Forgive me as I'm a Canon user so some terminology may not be 100% consistent with Nikons.

I would recommend using Shutter Priority mode and experimenting 1/250 of a second (and panning with the plane...imagine you are aiming a gun at it), a slower (lower number) shutter speed will give some great panning results, but it's an acquired skill so you'd probably be safer with a higher number to avoid camera shake. Depending on the light, I would also use exposure bracketing to try and get a balanced exposure - if it's bright, the camera is likely to expose for the sky (even if spot metering is selected, as the plane will be small in the finder).

Use autofocus unless you're comfortable with quick manual adjustments, and consider setting it to Ai Servo (or whatever the Nikon equivalent is) so that it is continously adjusting focus.

If need be, turn the ISO up to insure a reasonable depth of field (f8 would be pretty good as you should get the whole of the plane in focus).

Shoot in continous mode, but select RAW as there is likely to be some work needs doing in post processing.

None of this is 100% gospel, but hopefully some good starting points.

Cheers,
James
 
The other day I was randomly shooting small planes near an airfield while waiting for mountain-bikers to ride passed....

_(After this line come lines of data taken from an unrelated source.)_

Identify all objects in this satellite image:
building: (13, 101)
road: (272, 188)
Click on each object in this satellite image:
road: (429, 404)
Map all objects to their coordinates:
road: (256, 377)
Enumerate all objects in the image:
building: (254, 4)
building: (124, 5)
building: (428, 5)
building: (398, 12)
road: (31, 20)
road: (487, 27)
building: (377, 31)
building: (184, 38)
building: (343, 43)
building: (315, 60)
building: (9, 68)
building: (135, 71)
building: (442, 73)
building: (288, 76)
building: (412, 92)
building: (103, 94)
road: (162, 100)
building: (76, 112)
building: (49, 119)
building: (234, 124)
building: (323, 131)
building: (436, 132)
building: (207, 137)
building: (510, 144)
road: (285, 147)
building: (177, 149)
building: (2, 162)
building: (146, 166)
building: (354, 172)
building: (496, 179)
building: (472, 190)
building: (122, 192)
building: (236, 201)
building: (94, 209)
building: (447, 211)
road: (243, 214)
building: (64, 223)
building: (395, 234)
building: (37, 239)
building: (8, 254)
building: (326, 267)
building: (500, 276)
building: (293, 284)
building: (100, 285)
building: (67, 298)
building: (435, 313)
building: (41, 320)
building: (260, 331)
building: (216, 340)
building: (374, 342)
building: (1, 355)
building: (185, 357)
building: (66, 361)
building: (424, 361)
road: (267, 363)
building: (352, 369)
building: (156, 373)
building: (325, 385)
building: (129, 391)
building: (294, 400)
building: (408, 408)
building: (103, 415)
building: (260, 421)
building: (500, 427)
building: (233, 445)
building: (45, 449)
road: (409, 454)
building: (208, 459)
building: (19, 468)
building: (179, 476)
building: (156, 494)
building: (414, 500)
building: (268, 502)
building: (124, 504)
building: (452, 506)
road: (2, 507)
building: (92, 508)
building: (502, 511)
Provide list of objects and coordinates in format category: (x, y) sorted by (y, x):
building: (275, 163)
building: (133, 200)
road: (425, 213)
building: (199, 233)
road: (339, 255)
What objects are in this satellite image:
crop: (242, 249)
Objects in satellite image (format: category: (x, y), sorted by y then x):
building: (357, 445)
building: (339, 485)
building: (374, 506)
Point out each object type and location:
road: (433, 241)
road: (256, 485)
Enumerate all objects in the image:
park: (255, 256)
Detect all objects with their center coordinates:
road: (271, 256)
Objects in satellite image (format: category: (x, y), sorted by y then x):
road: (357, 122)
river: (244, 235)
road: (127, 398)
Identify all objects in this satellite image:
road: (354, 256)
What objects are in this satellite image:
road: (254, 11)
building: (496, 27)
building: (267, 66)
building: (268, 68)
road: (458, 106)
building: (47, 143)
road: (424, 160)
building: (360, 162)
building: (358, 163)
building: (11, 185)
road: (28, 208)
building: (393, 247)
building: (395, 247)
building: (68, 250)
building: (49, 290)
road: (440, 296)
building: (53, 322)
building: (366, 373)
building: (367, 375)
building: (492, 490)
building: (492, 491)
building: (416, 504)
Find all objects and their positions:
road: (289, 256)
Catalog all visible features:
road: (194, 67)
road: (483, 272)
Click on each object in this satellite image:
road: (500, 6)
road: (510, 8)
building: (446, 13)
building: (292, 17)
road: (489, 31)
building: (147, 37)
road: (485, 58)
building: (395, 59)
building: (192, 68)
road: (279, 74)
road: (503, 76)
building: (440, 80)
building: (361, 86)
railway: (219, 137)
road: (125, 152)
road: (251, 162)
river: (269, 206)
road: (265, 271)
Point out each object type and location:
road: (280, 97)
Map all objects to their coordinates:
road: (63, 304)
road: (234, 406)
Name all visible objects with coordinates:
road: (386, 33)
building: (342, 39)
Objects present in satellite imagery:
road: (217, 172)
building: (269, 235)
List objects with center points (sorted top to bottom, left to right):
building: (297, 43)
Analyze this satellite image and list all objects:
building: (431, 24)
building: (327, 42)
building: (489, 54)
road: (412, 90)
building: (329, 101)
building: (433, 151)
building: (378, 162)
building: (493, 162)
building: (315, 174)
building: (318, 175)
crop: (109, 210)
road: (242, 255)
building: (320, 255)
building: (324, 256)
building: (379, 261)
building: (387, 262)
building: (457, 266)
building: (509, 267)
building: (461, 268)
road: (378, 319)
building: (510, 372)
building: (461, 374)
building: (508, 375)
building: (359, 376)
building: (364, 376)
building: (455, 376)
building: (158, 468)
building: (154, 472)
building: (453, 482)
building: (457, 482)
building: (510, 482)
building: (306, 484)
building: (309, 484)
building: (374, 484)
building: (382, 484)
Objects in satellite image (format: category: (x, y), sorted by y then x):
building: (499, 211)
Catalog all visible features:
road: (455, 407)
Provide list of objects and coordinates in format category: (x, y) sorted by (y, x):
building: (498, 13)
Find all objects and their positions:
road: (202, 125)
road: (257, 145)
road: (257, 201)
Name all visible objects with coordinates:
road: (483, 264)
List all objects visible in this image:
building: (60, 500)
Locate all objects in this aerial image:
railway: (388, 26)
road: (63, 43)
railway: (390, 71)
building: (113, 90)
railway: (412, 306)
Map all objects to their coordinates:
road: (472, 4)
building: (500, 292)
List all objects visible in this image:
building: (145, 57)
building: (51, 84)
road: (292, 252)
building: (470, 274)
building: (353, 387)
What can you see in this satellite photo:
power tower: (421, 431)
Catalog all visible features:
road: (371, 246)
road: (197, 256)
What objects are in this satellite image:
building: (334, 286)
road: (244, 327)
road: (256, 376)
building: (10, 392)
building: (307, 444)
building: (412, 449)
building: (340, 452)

Pretty good results with f/5.6, 1/320, ISO 160, but it was a very bright day at around 1pm. Perhaps a faster shutter speed if they're coming in low.
 
i shoot in jpeg generally and the only post production i seem to do is cropping and adjusting the light lvls to some degree in paintshop pro
 
I think shooting at ISO 400 at f5.6 with auto white balance in continuous shooting mode would be a start, i would try Centre weighted metering because to me details on the plane are more important than losing highlights in the sky

Its up to you if you use Aperture or shutter priority, i tend to use Aperture priority most of the time and push ISO if nescassary.

Shooting aircraft is pretty easy, the most important factors are sharpness of image and capturing detail INMO.